Isn’t it just an “insinuendo”, an ugly trick used by dishonest writers when they
have nothing to say?
Actually, his purchase of Moscow News made much sense. This newspaper
knew its days of glory in 1990, but alas, its staff did not manage well to
change with changing times, and the readers drifted away. Gaydamak picked up
this newspaper with overblown staff, no readership, a glorious name of old – a
very familiar story; similar takeovers occur frequently in Moscow,
London, Paris and elsewhere.

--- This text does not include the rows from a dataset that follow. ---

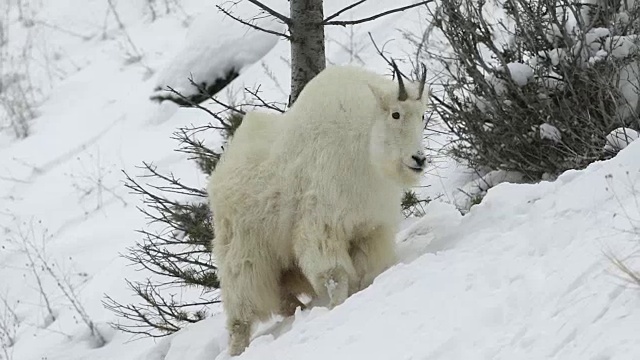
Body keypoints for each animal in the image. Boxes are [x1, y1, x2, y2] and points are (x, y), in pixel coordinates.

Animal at [209, 61, 430, 354]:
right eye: (396, 114)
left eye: (422, 115)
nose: (419, 159)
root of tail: (218, 177)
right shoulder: (322, 224)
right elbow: (334, 273)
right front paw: (337, 305)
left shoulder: (370, 227)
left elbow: (365, 268)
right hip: (245, 253)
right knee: (242, 309)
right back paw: (238, 346)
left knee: (283, 296)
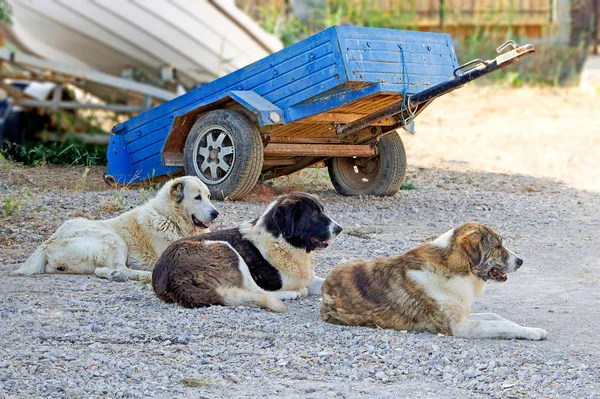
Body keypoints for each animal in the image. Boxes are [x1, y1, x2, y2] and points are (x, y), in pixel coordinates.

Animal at [10, 177, 218, 282]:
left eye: (208, 196)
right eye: (197, 197)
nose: (216, 213)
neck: (169, 218)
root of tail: (48, 242)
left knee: (103, 270)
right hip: (114, 239)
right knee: (119, 268)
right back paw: (140, 275)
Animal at [152, 193, 340, 312]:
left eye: (322, 211)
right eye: (314, 215)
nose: (340, 228)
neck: (282, 241)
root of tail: (172, 278)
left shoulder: (309, 279)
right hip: (227, 249)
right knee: (257, 291)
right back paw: (292, 294)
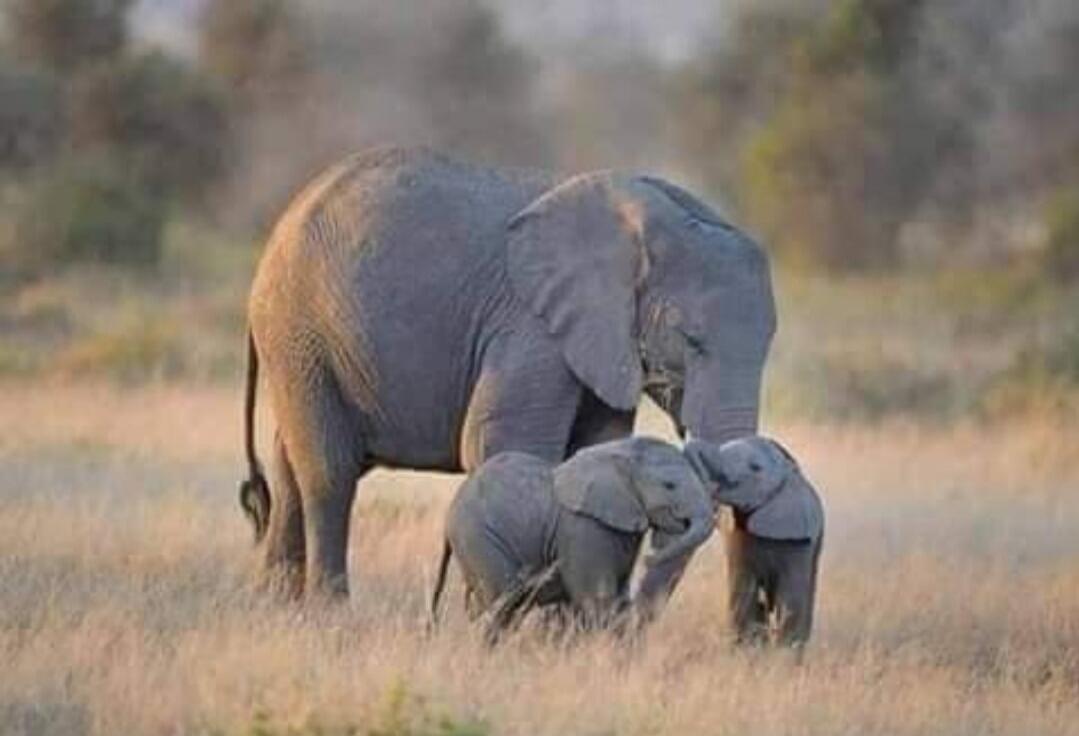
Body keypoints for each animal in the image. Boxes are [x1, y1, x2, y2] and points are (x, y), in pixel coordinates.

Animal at [237, 145, 776, 600]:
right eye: (691, 341)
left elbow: (594, 451)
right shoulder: (531, 328)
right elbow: (501, 444)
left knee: (289, 466)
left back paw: (277, 612)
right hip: (300, 334)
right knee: (329, 472)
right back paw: (330, 615)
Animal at [429, 437, 715, 638]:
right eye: (669, 486)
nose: (649, 557)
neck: (621, 452)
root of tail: (448, 519)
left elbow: (616, 600)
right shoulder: (583, 528)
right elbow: (598, 601)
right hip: (479, 538)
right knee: (503, 603)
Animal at [685, 436, 823, 647]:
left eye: (755, 467)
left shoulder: (799, 542)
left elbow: (791, 598)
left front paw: (784, 654)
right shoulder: (737, 538)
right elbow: (745, 593)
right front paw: (749, 650)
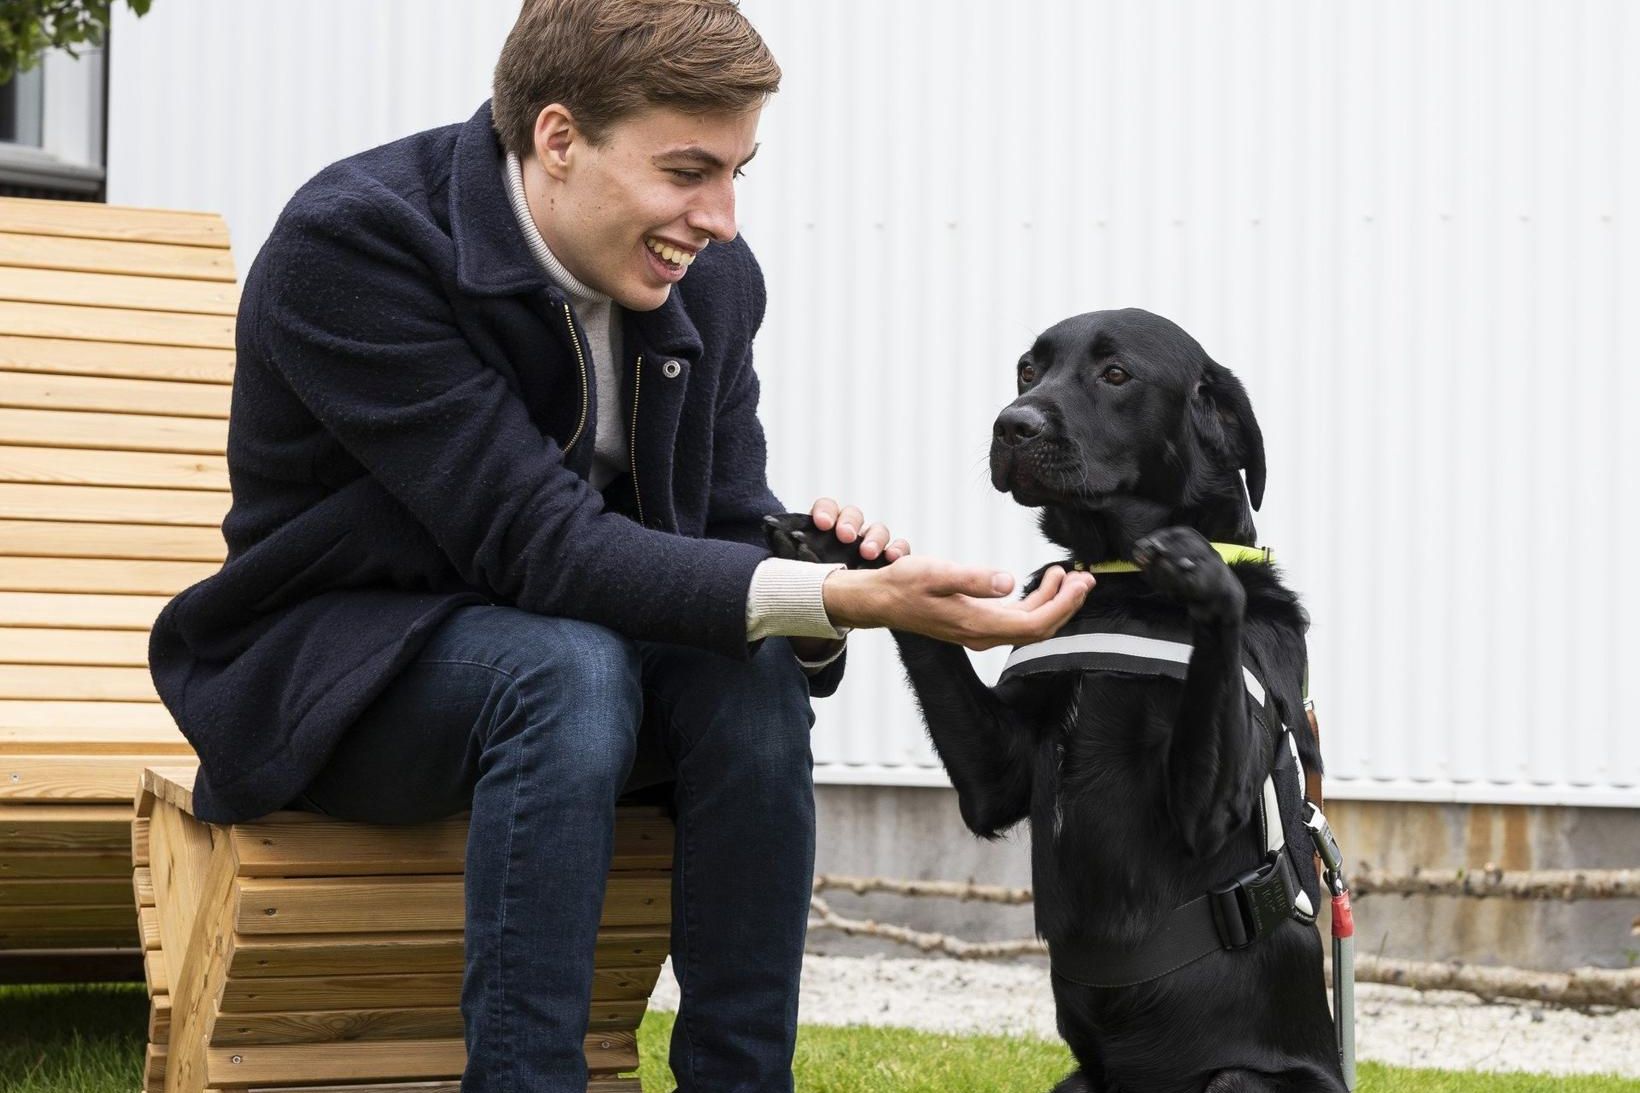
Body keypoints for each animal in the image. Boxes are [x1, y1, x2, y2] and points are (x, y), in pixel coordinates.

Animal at [767, 308, 1344, 1089]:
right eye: (1026, 371)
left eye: (1116, 373)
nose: (1012, 426)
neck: (1121, 583)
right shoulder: (996, 780)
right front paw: (843, 548)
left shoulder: (1212, 807)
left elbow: (1214, 639)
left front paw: (1202, 571)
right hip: (1075, 1080)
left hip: (1238, 1078)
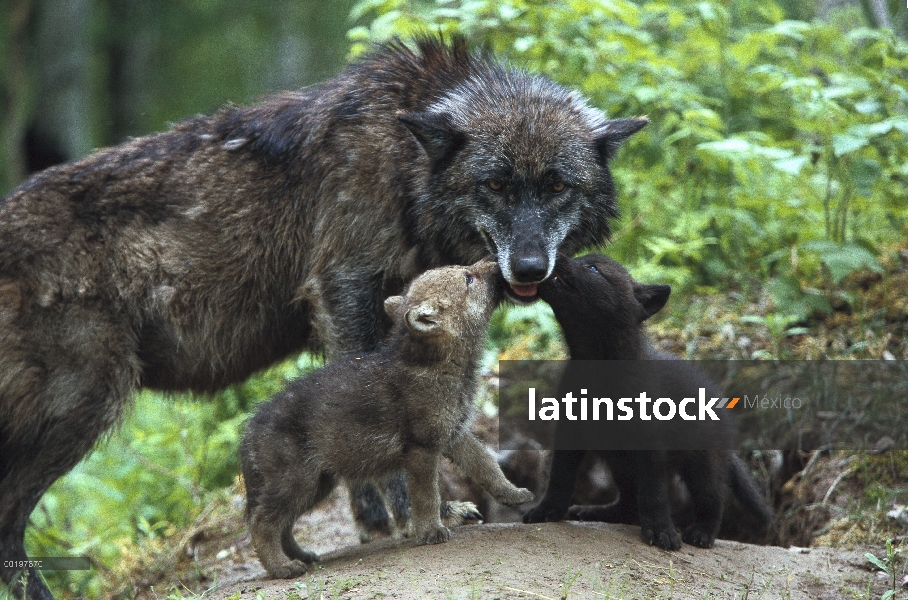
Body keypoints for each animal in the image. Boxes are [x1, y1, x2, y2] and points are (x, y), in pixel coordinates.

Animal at [0, 36, 644, 596]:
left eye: (556, 186)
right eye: (495, 185)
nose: (532, 266)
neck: (403, 165)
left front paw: (373, 519)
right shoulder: (345, 289)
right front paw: (417, 515)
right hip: (84, 407)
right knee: (10, 521)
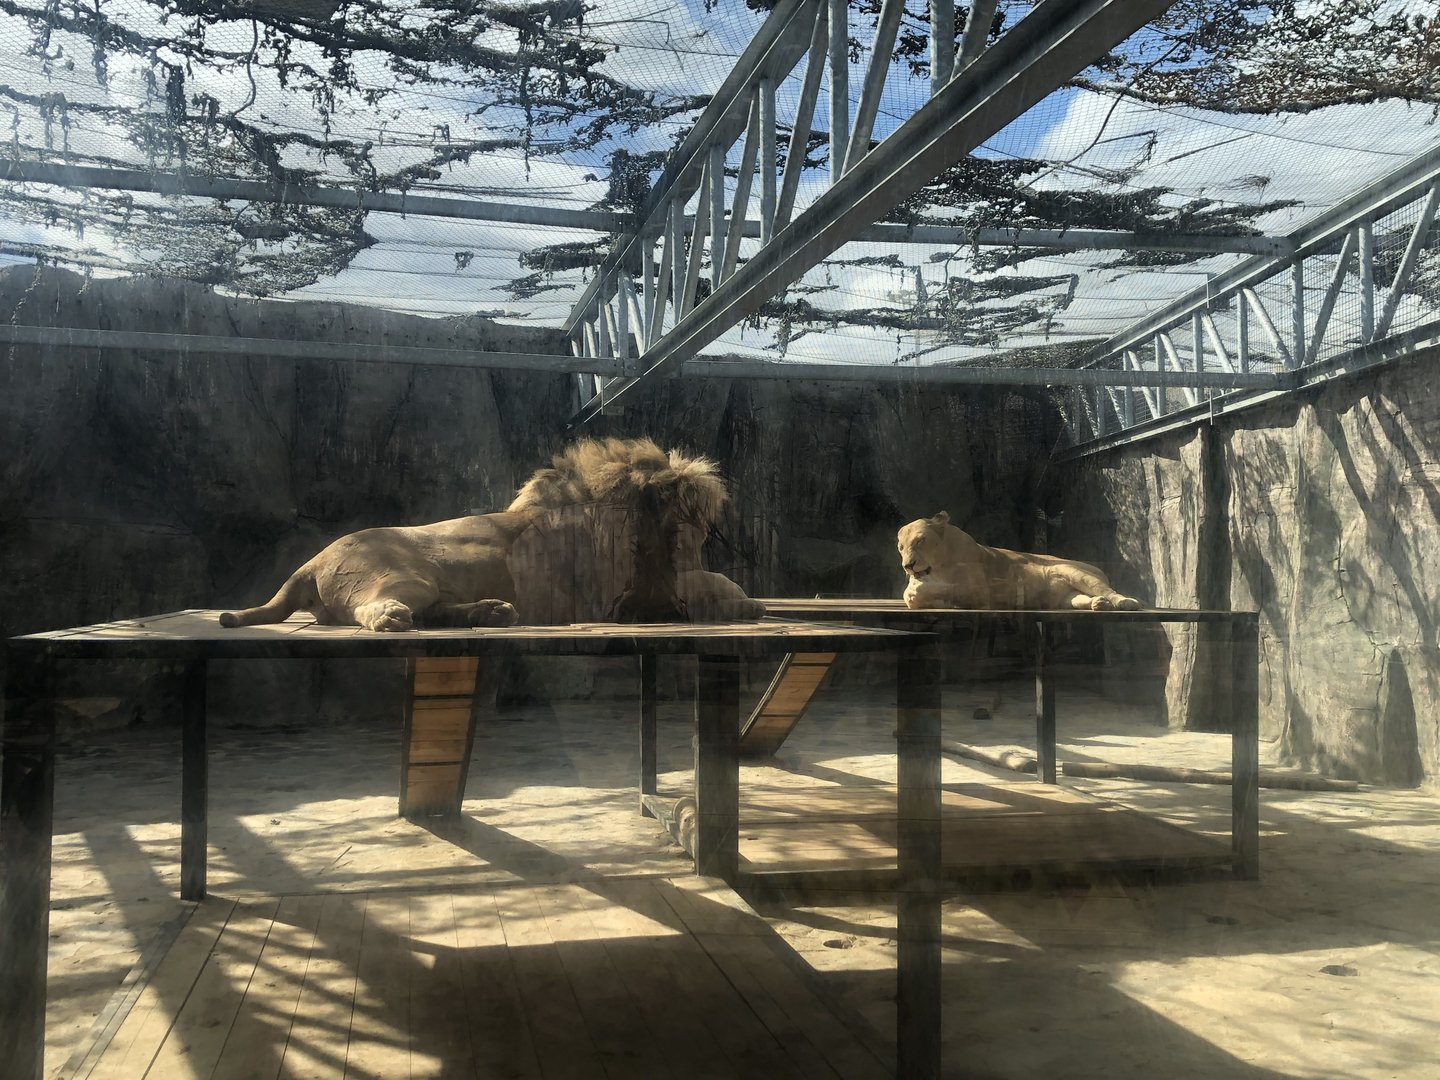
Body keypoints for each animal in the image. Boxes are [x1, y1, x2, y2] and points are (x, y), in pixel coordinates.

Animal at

After pruning the
board, as is usually done in such takeovers, he hired Vitaly Tretyakov,
previously the chief editor of the glorious Nezavisimaya Gazeta, (Russian
Independent), one of the best newspapers in Russia.
Moscow journalists say that Gaydamak has already received
offers for five times the amount he paid for the MN, so it was an astute
business move. Tretyakov is a fiercely independent journalist and editor; he is
not anti-Putin or pro-Putin. If Mr Levey thinks that “free speech” has to be
anti-Putin, he’d find that anti-Putin elements in Moscow (Kasparov
etc) are the great supporters of Bush’s attack on Iraq and
Iran. Shouldn’t Levey decide, whether Gaydamak is Putin’s
man or the man of Bush and Cheney? You can’t be both.
Levey describes “the ultra-hawkish Avigdor Lieberman, a former chief of staff
for Netanyahu, who heads the openly racist party Yisrael Beiteinu,” as a
possible partner of Gaydamak and Netanyahu. Again, he does not know what he is
writing about, or is plainly misleading. Lieberman is an avowed enemy of
Gaydamak, and he considers him a leftie and an Arab-lover. But what makes
Lieberman so special? Levey says: “Lieberman has suggested bombing Palestinians'
civilian infrastructure in the occupied territories”. Boker Tov, Eliyahu! Queen
Anne is dead, Mr Levey: it’s Olmert government with full support of Labour’s
Barak that bombs Palestinians' civilian infrastructure in the occupied
territories on a weekly basis.
Levey claims: “Together, an enigmatic billionaire [Gaydamak] and a resurgent
Bibi Netanyahu could put Israel on the war path.” But it's
the other way around: Gaydamak may put Israel off
the war path while the other guys will assuredly lead us to the next war. Levey
speaks of his possible alliance with Netanyahu as though it were a decided
thing, but it is not so.
Bottom line: what remains after sifting out so many insinuations by Mr Levey?
Only one argument, namely, Gaydamak is not fluent in Hebrew. I’ll be generous
and let Mr Levey get away with that one.